Source: Elmariah S, et al. Lancet 2014;385:792-98
Short term (3-12 months) dual-antiplatelet therapy’s CVD risk reduction following coronary stenting is commonly accepted, and there are guidelines published to advise on the proper execution of such therapy. Ostensibly every major trial comparing DAT with monotherapy methods, however, reveals that dual-antiplatelet therapy’s reduction in risk of cardiovascular events is more than offset by the increased bleeding risks that the therapy creates. Moreover, in two large mega-trials that compared monotherapy with DAT in non-critical patients with preexisting cardiovascular disease, analysis failed to indicate any significant or beneficial reduction in stroke (in the MATCH trial) or coronary disease (in the CHARISMA trial); both tests, however, found a higher risk of bleeding during the DAT trial runs.

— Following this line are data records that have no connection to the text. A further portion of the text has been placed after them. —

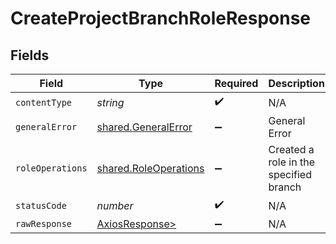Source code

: # CreateProjectBranchRoleResponse


## Fields

| Field                                                          | Type                                                           | Required                                                       | Description                                                    |
| -------------------------------------------------------------- | -------------------------------------------------------------- | -------------------------------------------------------------- | -------------------------------------------------------------- |
| `contentType`                                                  | *string*                                                       | :heavy_check_mark:                                             | N/A                                                            |
| `generalError`                                                 | [shared.GeneralError](../../models/shared/generalerror.md)     | :heavy_minus_sign:                                             | General Error                                                  |
| `roleOperations`                                               | [shared.RoleOperations](../../models/shared/roleoperations.md) | :heavy_minus_sign:                                             | Created a role in the specified branch                         |
| `statusCode`                                                   | *number*                                                       | :heavy_check_mark:                                             | N/A                                                            |
| `rawResponse`                                                  | [AxiosResponse>](https://axios-http.com/docs/res_schema)       | :heavy_minus_sign:                                             | N/A                                                            |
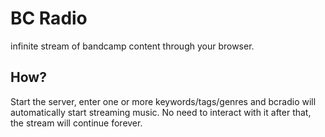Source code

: # BC Radio
infinite stream of bandcamp content through your browser.

## How?
Start the server, enter one or more keywords/tags/genres and bcradio will automatically start streaming music. No need to interact with it after that, the stream will continue forever.
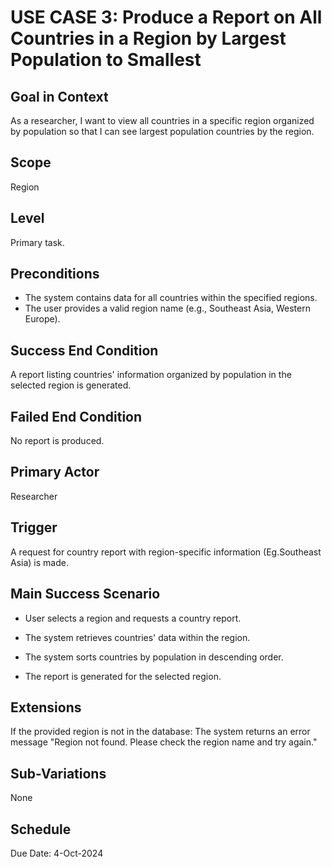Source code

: # USE CASE 3: Produce a Report on All Countries in a Region by Largest Population to Smallest

## Goal in Context

As a researcher, I want to view all countries in a specific region organized by population so that I can see largest
population countries by the region.

## Scope

Region

## Level

Primary task.

## Preconditions

- The system contains data for all countries within the specified regions.
- The user provides a valid region name (e.g., Southeast Asia, Western Europe).

## Success End Condition

A report listing countries' information organized by population in the selected region is generated.

## Failed End Condition

No report is produced.

## Primary Actor

Researcher

## Trigger

A request for country report with region-specific information (Eg.Southeast Asia) is made.

## Main Success Scenario

- User selects a region and requests a country report.

- The system retrieves countries' data within the region.

- The system sorts countries by population in descending order.

- The report is generated for the selected region.

## Extensions

If the provided region is not in the database: The system returns an error message "Region not found. Please check the
region name and try again."

## Sub-Variations

None

## Schedule

Due Date: 4-Oct-2024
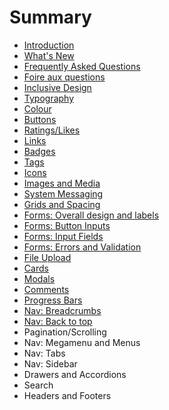 # Summary

* [Introduction](README.md)
* [What's New](whats-new.md)
* [Frequently Asked Questions](frequently-asked-questions.md)
* [Foire aux questions](foire-aux-questions.md)
* [Inclusive Design](inclusive-design.md)
* [Typography](typography.md)
* [Colour](colour.md)
* [Buttons](buttons.md)
* [Ratings/Likes](ratingslikes.md)
* [Links](links.md)
* [Badges](badges.md)
* [Tags](tags.md)
* [Icons](iconography.md)
* [Images and Media](images-and-media.md)
* [System Messaging](system-messaging.md)
* [Grids and Spacing](grids-and-spacing.md)
* [Forms: Overall design and labels](forms-overall-design-and-labels.md)
* [Forms: Button Inputs](forms-checkboxes-radio-buttons-and-switches.md)
* [Forms: Input Fields](forms-input-fields.md)
* [Forms: Errors and Validation](forms-inputs.md)
* [File Upload](forms-file-upload.md)
* [Cards](cards.md)
* [Modals](modals.md)
* [Comments](comments.md)
* [Progress Bars](progress-bars.md)
* [Nav: Breadcrumbs](breadcrumbs.md)
* [Nav: Back to top](nav-back-to-top.md)
* Pagination/Scrolling
* Nav: Megamenu and Menus
* Nav: Tabs
* Nav: Sidebar
* Drawers and Accordions
* Search
* Headers and Footers

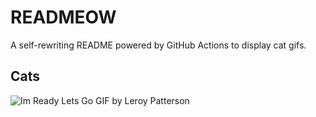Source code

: # READMEOW

A self-rewriting README powered by GitHub Actions to display cat gifs.

## Cats

![Im Ready Lets Go GIF by Leroy Patterson](https://media0.giphy.com/media/CjmvTCZf2U3p09Cn0h/200.gif?cid=9acd02da9gpyb8zkegtwv4t1zxnvj8rutsdpt3rfd9935gqn&ep=v1_gifs_search&rid=200.gif&ct=g)
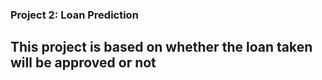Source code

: ### Project 2: Loan Prediction 
## This project is based on whether the loan taken will be approved or not 
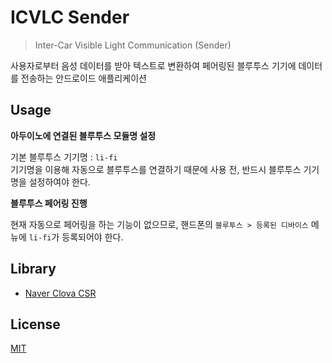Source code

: # ICVLC Sender

> Inter-Car Visible Light Communication (Sender)

사용자로부터 음성 데이터를 받아 텍스트로 변환하여 페어링된 블루투스 기기에 데이터를 전송하는 안드로이드 애플리케이션

## Usage

**아두이노에 연결된 블루투스 모듈명 설정**

기본 블루투스 기기명 : `li-fi` <br>
기기명을 이용해 자동으로 블루투스를 연결하기 때문에 사용 전, 반드시 블루투스 기기명을 설정하여야 한다.

**블루투스 페어링 진행**

현재 자동으로 페어링을 하는 기능이 없으므로, 핸드폰의 `블루투스 > 등록된 디바이스` 메뉴에 `li-fi`가 등록되어야 한다.

## Library

- [Naver Clova CSR](https://docs.ncloud.com/ko/naveropenapi_v3/speech/recognition-sdk.html#UsingAndroidAPI)

## License

[MIT](https://github.com/icvlc/emitter/blob/master/LICENSE)
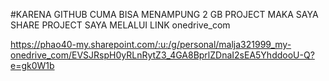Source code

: #KARENA GITHUB CUMA BISA MENAMPUNG 2 GB PROJECT MAKA SAYA SHARE PROJECT SAYA MELALUI LINK onedrive_com


https://phao40-my.sharepoint.com/:u:/g/personal/malja321999_my-onedrive_com/EVSJRspH0yRLnRytZ3_4GA8BprlZDnaI2sEA5YhddooU-Q?e=gk0W1b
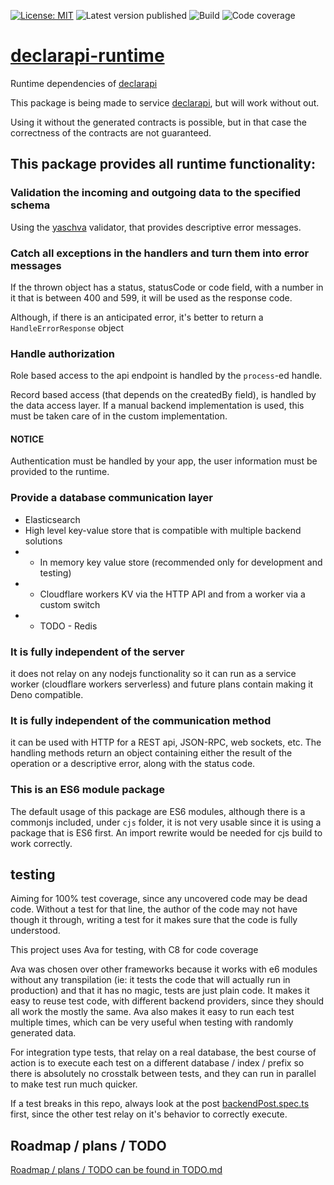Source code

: [![License: MIT](https://img.shields.io/badge/License-MIT-green.svg)](https://opensource.org/licenses/MIT)
![Latest version published](https://github.com/mmagyar/declarapi-runtime/workflows/Automatic%20package%20publish/badge.svg?branch=master)
![Build](https://github.com/mmagyar/declarapi-runtime/workflows/Automatic%20test%20run/badge.svg?branch=master)
![Code coverage](https://img.shields.io/codecov/c/github/mmagyar/declarapi-runtime)

# [declarapi-runtime](https://github.com/mmagyar/declarapi-runtime)


Runtime dependencies of [declarapi](https://declarapi.com)

This package is being made to service [declarapi](https://declarapi.com),
but will work without out.

Using it without the generated contracts is possible,
but in that case the correctness of the contracts are not guaranteed.

## This package provides all runtime functionality:

### Validation the incoming and outgoing data to the specified schema

Using the [yaschva](https://yaschva.com) validator,
that provides descriptive error messages.

### Catch all exceptions in the handlers and turn them into error messages

If the thrown object has a status, statusCode or code field,
with a number in it that is between 400 and 599,
it will be used as the response code.

Although, if there is an anticipated error,
 it's better to return a `HandleErrorResponse` object

### Handle authorization

Role based access to the api endpoint is handled by
the `process`-ed handle.

Record based access (that depends on the createdBy field),
is handled by the data access layer.
If a manual backend implementation is used,
this must be taken care of in the custom implementation.

#### NOTICE
Authentication must be handled by your app, the user information must be provided to the runtime.


 ### Provide a database communication layer
- Elasticsearch
- High level key-value store that is compatible with multiple backend solutions
 - - In memory key value store (recommended only for development and testing)
 - - Cloudflare workers KV via the HTTP API and from a worker via a custom switch
 - - TODO - Redis

### It is fully independent of the server

 it does not relay on any nodejs functionality so it can run as
 a service worker (cloudflare workers serverless)
 and future plans contain making it Deno compatible.

### It is fully independent of the communication method

 it can be used with HTTP for a REST api, JSON-RPC, web sockets, etc.
 The handling methods return an object containing either the result of the operation or a descriptive error, along with the status code.

 ### This is an ES6 module package

The default usage of this package are ES6 modules,
 although there is a commonjs included, under `cjs` folder,
 it is not very usable since it is using a package that is ES6
 first. An import rewrite would be needed for cjs build to work correctly.

## testing
Aiming for 100% test coverage, since any uncovered code may be dead code.
Without a test for that line, the author of the code may not have though
it through, writing a test for it makes sure that the code is fully understood.

This project uses Ava for testing, with C8 for code coverage

Ava was chosen over other frameworks
 because it works with e6 modules without any transpilation
 (ie: it tests the code that will actually run in production)
 and that it has no magic, tests are just plain code.
It makes it easy to reuse test code, with different backend providers,
since they should all work the mostly the same.
Ava also makes it easy to run each test multiple times,
which can be very useful when testing with randomly generated data.

For integration type tests, that relay on a real database,
the best course of action is to execute each test on a different
database / index / prefix so there is absolutely no crosstalk between
tests, and they can run in parallel to make test run much quicker.

If a test breaks in this repo,
always look at the post
[backendPost.spec.ts](src/backendTests/backendPost.spec.ts) first,
since the other test relay on it's behavior to correctly execute.


## Roadmap / plans / TODO
[Roadmap / plans / TODO can be found in TODO.md](TODO.md)
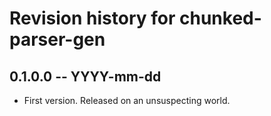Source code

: # Revision history for chunked-parser-gen

## 0.1.0.0 -- YYYY-mm-dd

* First version. Released on an unsuspecting world.
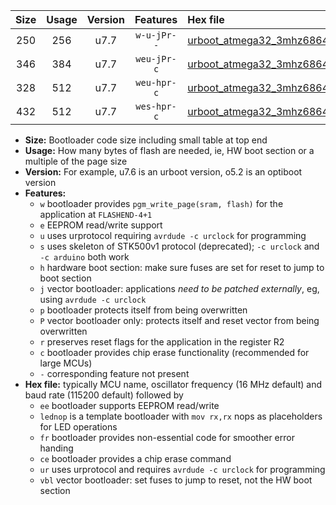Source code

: |Size|Usage|Version|Features|Hex file|
|:-:|:-:|:-:|:-:|:--|
|250|256|u7.7|`w-u-jPr--`|[urboot_atmega32_3mhz6864_19200bps_lednop_fr_ur_vbl.hex](https://raw.githubusercontent.com/stefanrueger/urboot.hex/main/mcus/atmega32/fcpu_3mhz6864/19200_bps/urboot_atmega32_3mhz6864_19200bps_lednop_fr_ur_vbl.hex)|
|346|384|u7.7|`weu-jPr-c`|[urboot_atmega32_3mhz6864_19200bps_ee_lednop_fr_ce_ur_vbl.hex](https://raw.githubusercontent.com/stefanrueger/urboot.hex/main/mcus/atmega32/fcpu_3mhz6864/19200_bps/urboot_atmega32_3mhz6864_19200bps_ee_lednop_fr_ce_ur_vbl.hex)|
|328|512|u7.7|`weu-hpr-c`|[urboot_atmega32_3mhz6864_19200bps_ee_lednop_fr_ce_ur.hex](https://raw.githubusercontent.com/stefanrueger/urboot.hex/main/mcus/atmega32/fcpu_3mhz6864/19200_bps/urboot_atmega32_3mhz6864_19200bps_ee_lednop_fr_ce_ur.hex)|
|432|512|u7.7|`wes-hpr-c`|[urboot_atmega32_3mhz6864_19200bps_ee_lednop_fr_ce.hex](https://raw.githubusercontent.com/stefanrueger/urboot.hex/main/mcus/atmega32/fcpu_3mhz6864/19200_bps/urboot_atmega32_3mhz6864_19200bps_ee_lednop_fr_ce.hex)|

- **Size:** Bootloader code size including small table at top end
- **Usage:** How many bytes of flash are needed, ie, HW boot section or a multiple of the page size
- **Version:** For example, u7.6 is an urboot version, o5.2 is an optiboot version
- **Features:**
  + `w` bootloader provides `pgm_write_page(sram, flash)` for the application at `FLASHEND-4+1`
  + `e` EEPROM read/write support
  + `u` uses urprotocol requiring `avrdude -c urclock` for programming
  + `s` uses skeleton of STK500v1 protocol (deprecated); `-c urclock` and `-c arduino` both work
  + `h` hardware boot section: make sure fuses are set for reset to jump to boot section
  + `j` vector bootloader: applications *need to be patched externally*, eg, using `avrdude -c urclock`
  + `p` bootloader protects itself from being overwritten
  + `P` vector bootloader only: protects itself and reset vector from being overwritten
  + `r` preserves reset flags for the application in the register R2
  + `c` bootloader provides chip erase functionality (recommended for large MCUs)
  + `-` corresponding feature not present
- **Hex file:** typically MCU name, oscillator frequency (16 MHz default) and baud rate (115200 default) followed by
  + `ee` bootloader supports EEPROM read/write
  + `lednop` is a template bootloader with `mov rx,rx` nops as placeholders for LED operations
  + `fr` bootloader provides non-essential code for smoother error handing
  + `ce` bootloader provides a chip erase command
  + `ur` uses urprotocol and requires `avrdude -c urclock` for programming
  + `vbl` vector bootloader: set fuses to jump to reset, not the HW boot section

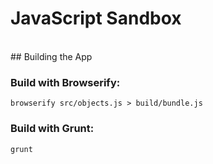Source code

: # JavaScript Sandbox
<br>
## Building the App

### Build with Browserify:

	browserify src/objects.js > build/bundle.js

### Build with Grunt:

	grunt
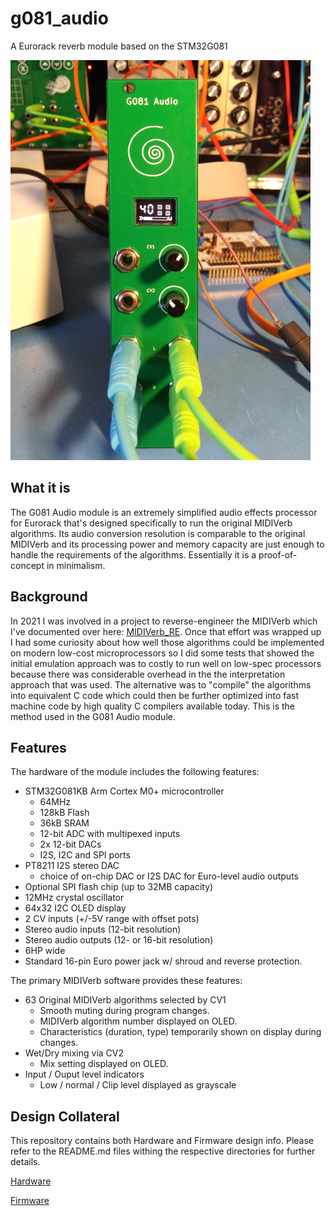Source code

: # g081_audio

A Eurorack reverb module based on the STM32G081

![](./img/g081_audio_front.jpg)

## What it is

The G081 Audio module is an extremely simplified audio effects processor for Eurorack that's designed specifically to run the original MIDIVerb algorithms. Its audio conversion resolution is comparable to the original MIDIVerb and its processing power and memory capacity are just enough to handle the requirements of the algorithms. Essentially it is a proof-of-concept in minimalism.

## Background

In 2021 I was involved in a project to reverse-engineer the MIDIVerb which I've documented over here: [MIDIVerb_RE](https://github.com/emeb/MIDIVerb_RE). Once that effort was wrapped up I had some curiosity about how well those algorithms could be implemented on modern low-cost microprocessors so I did some tests that showed the initial emulation approach was to costly to run well on low-spec processors because there was considerable overhead in the the interpretation approach that was used. The alternative was to "compile" the algorithms into equivalent C code which could then be further optimized into fast machine code by high quality C compilers available today. This is the method used in the G081 Audio module.

## Features

The hardware of the module includes the following features:

- STM32G081KB Arm Cortex M0+ microcontroller
  - 64MHz
  - 128kB Flash
  - 36kB SRAM
  - 12-bit ADC with multipexed inputs
  - 2x 12-bit DACs
  - I2S, I2C and SPI ports
- PT8211 I2S stereo DAC
  - choice of on-chip DAC or I2S DAC for Euro-level audio outputs 
- Optional SPI flash chip (up to 32MB capacity)
- 12MHz crystal oscillator
- 64x32 I2C OLED display
- 2 CV inputs (+/-5V range with offset pots)
- Stereo audio inputs (12-bit resolution)
- Stereo audio outputs (12- or 16-bit resolution)
- 6HP wide
- Standard 16-pin Euro power jack w/ shroud and reverse protection.

The primary MIDIVerb software provides these features:

- 63 Original MIDIVerb algorithms selected by CV1
  - Smooth muting during program changes.
  - MIDIVerb algorithm number displayed on OLED.
  - Characteristics (duration, type) temporarily shown on display during changes.
- Wet/Dry mixing via CV2
  - Mix setting displayed on OLED.
- Input / Ouput level indicators
  - Low / normal / Clip level displayed as grayscale

## Design Collateral

This repository contains both Hardware and Firmware design info. Please refer to the README.md files withing the respective directories for further details.

[Hardware](./Hardware/README.md)

[Firmware](./Firmware/README.md)



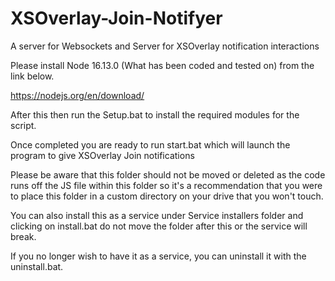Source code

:# XSOverlay-Join-Notifyer
A server for Websockets and Server for XSOverlay notification interactions

Please install Node 16.13.0 (What has been coded and tested on) from the link below.

https://nodejs.org/en/download/

After this then run the Setup.bat to install the required modules for the script.

Once completed you are ready to run start.bat which will launch the program to give XSOverlay Join notifications

Please be aware that this folder should not be moved or deleted as the code runs off the JS file within this folder so it's a recommendation that you were to place this folder in a custom directory on your drive that you won't touch.

You can also install this as a service under Service installers folder and clicking on install.bat do not move the folder after this or the service will break.

If you no longer wish to have it as a service, you can uninstall it with the uninstall.bat.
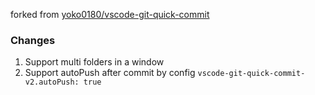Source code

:forked from [yoko0180/vscode-git-quick-commit](https://github.com/yoko0180/vscode-git-quick-commit)

### Changes
1. Support multi folders in a window
2. Support autoPush after commit by config `vscode-git-quick-commit-v2.autoPush: true`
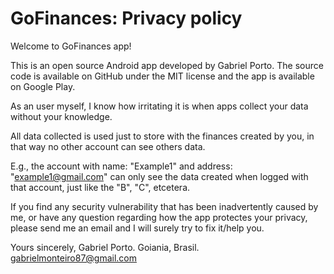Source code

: # GoFinances: Privacy policy

Welcome to GoFinances app!

This is an open source Android app developed by Gabriel Porto. The source code is available on GitHub under the MIT license and the app is available on Google Play.

As an user myself, I know how irritating it is when apps collect your data without your knowledge.

All data collected is used just to store with the finances created by you, in that way no other account can see others data. 

E.g., the account with name: "Example1" and address: "example1@gmail.com" can only see the data created when logged with that account, just like the "B", "C", etcetera.    

If you find any security vulnerability that has been inadvertently caused by me, or have any question regarding how the app protectes your privacy, please send me an email and I will surely try to fix it/help you.

Yours sincerely,
Gabriel Porto.
Goiania, Brasil.
gabrielmonteiro87@gmail.com
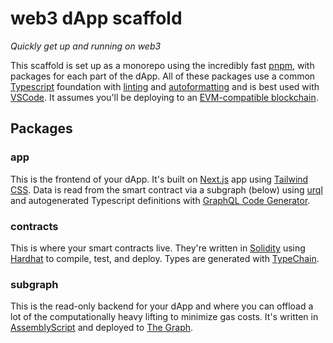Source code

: # web3 dApp scaffold

_Quickly get up and running on web3_

This scaffold is set up as a monorepo using the incredibly fast [pnpm](https://pnpm.io/), with packages for each part of the dApp. All of these packages use  a common [Typescript](https://www.typescriptlang.org/) foundation with [linting](https://eslint.org/) and [autoformatting](https://prettier.io/) and is best used with [VSCode](https://code.visualstudio.com/). It assumes you'll be deploying to an [EVM-compatible blockchain](https://chainlist.org/).

## Packages

### app

This is the frontend of your dApp. It's built on [Next.js](https://nextjs.org/) app using [Tailwind CSS](https://tailwindcss.com/). Data is read from the smart contract via a subgraph (below) using [urql](https://formidable.com/open-source/urql/) and autogenerated Typescript definitions with [GraphQL Code Generator](https://www.graphql-code-generator.com/).

### contracts

This is where your smart contracts live. They're written in [Solidity](https://docs.soliditylang.org/) using [Hardhat](https://hardhat.org/) to compile, test, and deploy. Types are generated with [TypeChain](https://github.com/dethcrypto/TypeChain).

### subgraph

This is the read-only backend for your dApp and where you can offload a lot of the computationally heavy lifting to minimize gas costs. It's written in [AssemblyScript](https://www.assemblyscript.org/) and deployed to [The Graph](https://thegraph.com/).
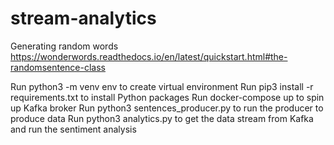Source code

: # stream-analytics
Generating random words
https://wonderwords.readthedocs.io/en/latest/quickstart.html#the-randomsentence-class


Run python3 -m venv env to create virtual environment
Run pip3 install -r requirements.txt to install Python packages
Run docker-compose up to spin up Kafka broker
Run python3 sentences_producer.py to run the producer to produce data
Run python3 analytics.py to get the data stream from Kafka and run the sentiment analysis
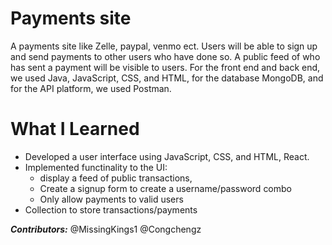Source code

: # Payments site
A payments site like Zelle, paypal, venmo ect. Users will be able to sign up and send payments to other users who have done so. A public feed of who has sent a payment will be visible to users. For the front end and back end, we used Java, JavaScript, CSS, and HTML, for the database MongoDB, and for the API platform, we used Postman.

# What I Learned
* Developed a user interface using JavaScript, CSS, and HTML, React.
* Implemented functinality to the UI: 
  * display a feed of public transactions,
  * Create a signup form to create a username/password combo
  * Only allow payments to valid users
* Collection to store transactions/payments




***Contributors:***
@MissingKings1
@Congchengz
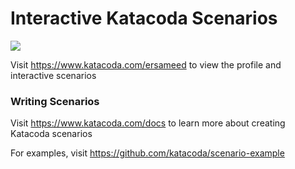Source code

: # Interactive Katacoda Scenarios

[![](http://shields.katacoda.com/katacoda/ersameed/count.svg)](https://www.katacoda.com/ersameed "Get your profile on Katacoda.com")

Visit https://www.katacoda.com/ersameed to view the profile and interactive scenarios

### Writing Scenarios
Visit https://www.katacoda.com/docs to learn more about creating Katacoda scenarios

For examples, visit https://github.com/katacoda/scenario-example
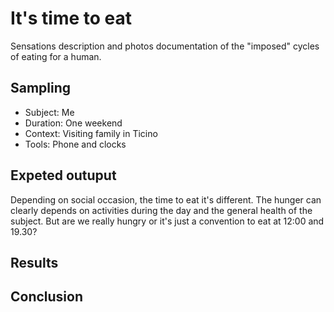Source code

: # It's time to eat

Sensations description and photos documentation of the "imposed" cycles of eating for a human. 

## Sampling
 * Subject: Me
 * Duration: One weekend
 * Context: Visiting family in Ticino 
 * Tools: Phone and clocks

 ## Expeted outuput
Depending on social occasion, the time to eat it's different. The hunger can clearly depends on activities during the day and the general health of the subject. But are we really hungry or it's just a convention to eat at 12:00 and 19.30?

 ## Results 



 ## Conclusion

To evaluate these findings, Elmariah et al meta-analyzed randomized and controlled trials utilizing DAT post coronary stenting. They then compared results from short-term therapy or aspirin alone with longer-term treatments.
After the analysis of 14 clinical trials, Elmariah et al unearthed no evidence of longer duration treatment correlating with better results. While these results may seem disheartening, one investigative rationale for this study was the assumed confirmation of findings in the large Dual Antiplatelet Therapy Study, which concluded that non-cardiovascular death actually increased following the extension of dual-antiplatelet therapy past a year. Unfortunately, the meta-analysis neither confirmed nor refuted this finding.